The $75-million conversion project involved turning The Gretsch Building, a 10-storey former musical-instrument factory, into 130 high-end units. With a view over the East River toward Manhattan, prices for some of the condos ran over $2 million U.S.
“I had carte blanche,” Escobar said of landing the contract to design the Gretsch lobby – in black granite, tempered glass and stainless steel, and loft interiors with their exposed concrete beams and floors of reddish Australian Jarrah wood.
Since then, word of mouth has landed Escobar a slew of other contracts in New York.
“If a project is good, they will find out who is doing it,” he said.

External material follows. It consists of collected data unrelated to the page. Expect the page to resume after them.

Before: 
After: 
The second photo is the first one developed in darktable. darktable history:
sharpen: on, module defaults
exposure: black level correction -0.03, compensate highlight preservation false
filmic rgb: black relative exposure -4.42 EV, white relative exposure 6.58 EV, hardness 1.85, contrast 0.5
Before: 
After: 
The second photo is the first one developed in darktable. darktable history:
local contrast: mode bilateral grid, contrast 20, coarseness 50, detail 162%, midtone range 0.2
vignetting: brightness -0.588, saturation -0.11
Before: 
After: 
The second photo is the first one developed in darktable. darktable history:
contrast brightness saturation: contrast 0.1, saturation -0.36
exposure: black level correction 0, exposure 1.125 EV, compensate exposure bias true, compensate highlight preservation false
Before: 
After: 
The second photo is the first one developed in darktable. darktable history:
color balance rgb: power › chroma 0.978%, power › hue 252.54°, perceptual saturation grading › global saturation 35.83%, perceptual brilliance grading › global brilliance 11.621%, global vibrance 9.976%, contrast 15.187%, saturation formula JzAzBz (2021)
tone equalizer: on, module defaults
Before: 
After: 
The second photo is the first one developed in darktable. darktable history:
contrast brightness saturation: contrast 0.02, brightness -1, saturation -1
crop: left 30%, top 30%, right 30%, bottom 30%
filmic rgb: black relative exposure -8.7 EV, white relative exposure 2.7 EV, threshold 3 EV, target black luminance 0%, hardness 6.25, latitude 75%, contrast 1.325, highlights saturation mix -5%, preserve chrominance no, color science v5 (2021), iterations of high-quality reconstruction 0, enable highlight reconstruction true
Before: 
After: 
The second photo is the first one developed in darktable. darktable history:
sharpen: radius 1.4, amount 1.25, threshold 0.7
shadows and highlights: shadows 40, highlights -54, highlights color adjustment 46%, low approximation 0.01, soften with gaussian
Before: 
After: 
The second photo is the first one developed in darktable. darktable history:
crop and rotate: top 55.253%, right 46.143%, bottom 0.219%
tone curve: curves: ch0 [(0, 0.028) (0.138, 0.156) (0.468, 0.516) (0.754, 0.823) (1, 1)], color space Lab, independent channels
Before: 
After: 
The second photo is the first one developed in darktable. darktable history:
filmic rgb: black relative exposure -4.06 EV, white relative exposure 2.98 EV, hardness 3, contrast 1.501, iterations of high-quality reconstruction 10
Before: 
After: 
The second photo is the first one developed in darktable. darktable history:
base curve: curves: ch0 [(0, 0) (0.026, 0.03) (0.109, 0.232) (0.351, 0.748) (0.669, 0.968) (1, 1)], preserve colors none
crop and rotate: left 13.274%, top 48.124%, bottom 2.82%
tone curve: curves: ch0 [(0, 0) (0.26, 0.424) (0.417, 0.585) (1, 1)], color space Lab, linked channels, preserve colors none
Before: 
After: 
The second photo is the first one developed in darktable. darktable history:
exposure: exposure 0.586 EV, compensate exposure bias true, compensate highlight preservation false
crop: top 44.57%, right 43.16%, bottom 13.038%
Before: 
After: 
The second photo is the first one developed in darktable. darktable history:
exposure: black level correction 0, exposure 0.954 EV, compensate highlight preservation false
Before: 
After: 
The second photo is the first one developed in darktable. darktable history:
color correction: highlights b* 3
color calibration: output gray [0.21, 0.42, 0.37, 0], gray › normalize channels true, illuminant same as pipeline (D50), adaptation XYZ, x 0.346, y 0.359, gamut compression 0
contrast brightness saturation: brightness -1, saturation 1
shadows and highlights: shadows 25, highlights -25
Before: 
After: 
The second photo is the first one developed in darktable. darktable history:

After hearing about Escobar from Fischer, developer and builder Joseph Klaynberg hired the designer for several projects, including the Chelsea Club condos in Manhattan.
Meant to have the feel of a hip hotel, the Chelsea Club features leather-clad elevator cabs with plasma televisions.
“Our view of design is something very edgy, new, something not done before,” Klaynberg said of why he clicked with Escobar. “He’s extremely creative and his team is excellent; everybody’s sharp, everybody’s good.”
With his profile rising in New York, Escobar added a permanent presence there with an office employing three architects who handle project management.
And Escobar’s Montreal office, housed in the converted Dominion Textile building near the Lachine Canal, has grown to 25 full-time employees.
“At first I did design, was the draftsman, did the taxes, the accounting,” Escobar said of being a jack-of-all-trades when he started out. “I never embarked on this to be a businessman, but if you’re not a good businessman, you can’t do it.”
Despite his success in the U.S., Escobar still works in Montreal, where he lives with his wife and children. Recent projects include the glitzy new head office of clothing company Point Zero, which features a soaring lobby with glass passerelles and a sleek, circular showroom.
Howard Ellner, Point Zero’s executive vice-president, said Escobar quickly tuned in to what the company’s owners, Maurice and Nicole Benisti, had in mind.
“His suggestions hit right on to what they envisioned,” Ellner said.
Cosmopolitan and restless – he speaks four languages – Escobar says he’s not content to focus solely on New York, despite that it now accounts for almost 70 per cent of his business.
“I don’t want to put all my eggs in one basket,” said Escobar, who has just made a pitch for a hotel/condo project on the outskirts of Tel Aviv.
He hopes his success will inspire others who think they can’t cut it in international markets.
“It’s a lesson for everyone in Canada,” he said.